ヒューオンスは希少難治性腸疾患であるクローン病の治療薬開発に乗り出す。現在まで線維化を直接標的とする治療薬がなく、手術依存度が高いクローン病患者の治療限界を補完することが目的である。
同社は国家新薬開発事業団が主管する「新薬R&Dエコシステム構築研究(候補物質)」課題に選定されたと23日明らかにした。今後2年間、政府支援を受け、トランスグルタミナーゼ2(TG2)阻害剤に基づく線維狭窄性クローン病治療薬の候補物質を導出し、非臨床段階への移行を推進する。
線維狭窄性クローン病は、腸粘膜の慢性炎症が反復し、腸壁が厚くなり狭くなる狭窄が発生する疾患である。現在まで線維化を直接狙った承認治療薬はなく、手術に依存する場合が多い。
従来の治療薬開発は炎症によって誘発される線維化の抑制に集中してきたが、実際の線維化進行自体を止めるには限界があった。ヒューオンスはTG2阻害剤によって線維化の「進行過程」自体を制御するアプローチを試みる点で差別化を強調した。
同社はドライアイ、EGFR標的肺がん、線維化疾患治療薬、低分子肥満治療薬などで新薬パイプラインを拡張しており、新規モダリティ研究も並行している。

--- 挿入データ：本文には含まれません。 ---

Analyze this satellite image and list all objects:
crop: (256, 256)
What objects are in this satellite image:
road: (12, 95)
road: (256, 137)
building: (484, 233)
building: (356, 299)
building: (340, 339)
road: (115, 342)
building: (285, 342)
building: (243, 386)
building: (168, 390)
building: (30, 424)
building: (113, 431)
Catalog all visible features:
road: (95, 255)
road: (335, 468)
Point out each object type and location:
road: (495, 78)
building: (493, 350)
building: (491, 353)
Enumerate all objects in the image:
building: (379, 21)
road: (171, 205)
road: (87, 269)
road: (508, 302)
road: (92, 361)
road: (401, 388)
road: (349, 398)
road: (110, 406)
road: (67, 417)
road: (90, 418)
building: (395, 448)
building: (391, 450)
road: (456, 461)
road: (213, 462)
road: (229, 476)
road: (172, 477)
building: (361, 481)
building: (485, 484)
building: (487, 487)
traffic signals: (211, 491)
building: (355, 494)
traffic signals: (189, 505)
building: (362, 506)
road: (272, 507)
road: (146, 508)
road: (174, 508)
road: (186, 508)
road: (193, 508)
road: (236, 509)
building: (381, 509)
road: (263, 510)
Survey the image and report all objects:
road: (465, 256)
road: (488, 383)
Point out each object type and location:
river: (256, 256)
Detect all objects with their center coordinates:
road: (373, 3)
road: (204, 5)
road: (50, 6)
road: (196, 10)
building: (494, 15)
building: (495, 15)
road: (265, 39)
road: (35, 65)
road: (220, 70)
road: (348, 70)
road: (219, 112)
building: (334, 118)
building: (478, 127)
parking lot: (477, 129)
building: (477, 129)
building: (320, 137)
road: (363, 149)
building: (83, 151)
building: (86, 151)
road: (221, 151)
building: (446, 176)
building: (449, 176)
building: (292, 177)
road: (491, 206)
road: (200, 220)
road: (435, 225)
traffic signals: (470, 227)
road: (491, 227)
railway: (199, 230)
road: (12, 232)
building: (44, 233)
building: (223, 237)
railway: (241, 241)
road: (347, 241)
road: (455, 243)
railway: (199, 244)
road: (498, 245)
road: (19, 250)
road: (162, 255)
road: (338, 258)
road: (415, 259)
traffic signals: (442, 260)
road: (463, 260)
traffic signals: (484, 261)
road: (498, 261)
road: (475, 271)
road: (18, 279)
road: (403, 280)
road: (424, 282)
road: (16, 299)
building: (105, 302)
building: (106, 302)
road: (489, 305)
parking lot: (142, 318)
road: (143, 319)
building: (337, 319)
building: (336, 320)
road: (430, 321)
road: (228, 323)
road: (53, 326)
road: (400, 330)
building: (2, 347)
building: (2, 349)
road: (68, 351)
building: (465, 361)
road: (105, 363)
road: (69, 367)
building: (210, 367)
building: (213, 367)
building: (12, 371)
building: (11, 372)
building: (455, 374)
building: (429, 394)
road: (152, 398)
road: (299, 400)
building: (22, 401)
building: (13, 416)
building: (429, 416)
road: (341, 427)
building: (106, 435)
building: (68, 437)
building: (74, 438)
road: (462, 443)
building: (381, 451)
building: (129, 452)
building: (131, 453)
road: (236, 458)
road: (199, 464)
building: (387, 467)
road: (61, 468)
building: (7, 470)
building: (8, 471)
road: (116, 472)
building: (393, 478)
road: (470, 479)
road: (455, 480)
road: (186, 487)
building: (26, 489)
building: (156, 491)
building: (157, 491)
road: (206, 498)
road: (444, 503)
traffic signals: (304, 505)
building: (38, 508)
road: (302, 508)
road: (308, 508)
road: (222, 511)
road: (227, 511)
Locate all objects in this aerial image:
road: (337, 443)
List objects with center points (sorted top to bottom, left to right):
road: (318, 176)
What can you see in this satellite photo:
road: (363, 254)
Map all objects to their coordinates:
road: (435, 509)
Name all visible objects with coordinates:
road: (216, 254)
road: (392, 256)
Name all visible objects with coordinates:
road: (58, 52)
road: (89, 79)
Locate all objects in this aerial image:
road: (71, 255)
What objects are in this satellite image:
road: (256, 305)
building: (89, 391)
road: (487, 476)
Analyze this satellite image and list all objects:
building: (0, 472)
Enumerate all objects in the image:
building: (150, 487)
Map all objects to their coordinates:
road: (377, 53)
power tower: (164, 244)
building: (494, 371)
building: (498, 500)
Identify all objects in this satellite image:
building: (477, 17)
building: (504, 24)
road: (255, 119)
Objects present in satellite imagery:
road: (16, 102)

また、人工知能(AI)基盤の新薬開発プラットフォーム「HUAS(Huons AI System)」を全周期研究に適用し、候補物質探索と開発効率を高めている。今回のクローン病課題にもHUASを活用し、非臨床入りのスピードを高める計画である。
ヒューオンス研究開発総括のパク・ギョンミ副社長は「今回のTG2阻害剤課題は、治療代替が不足する線維狭窄性クローン病患者に新たな治療オプションを提示するファースト・イン・クラス(first-in-class)の革新新薬を目標とする」と述べ、「線維化の結果ではなく進行段階自体を調節する機序で、グローバル競争力を備えた新薬として開発する」と語った。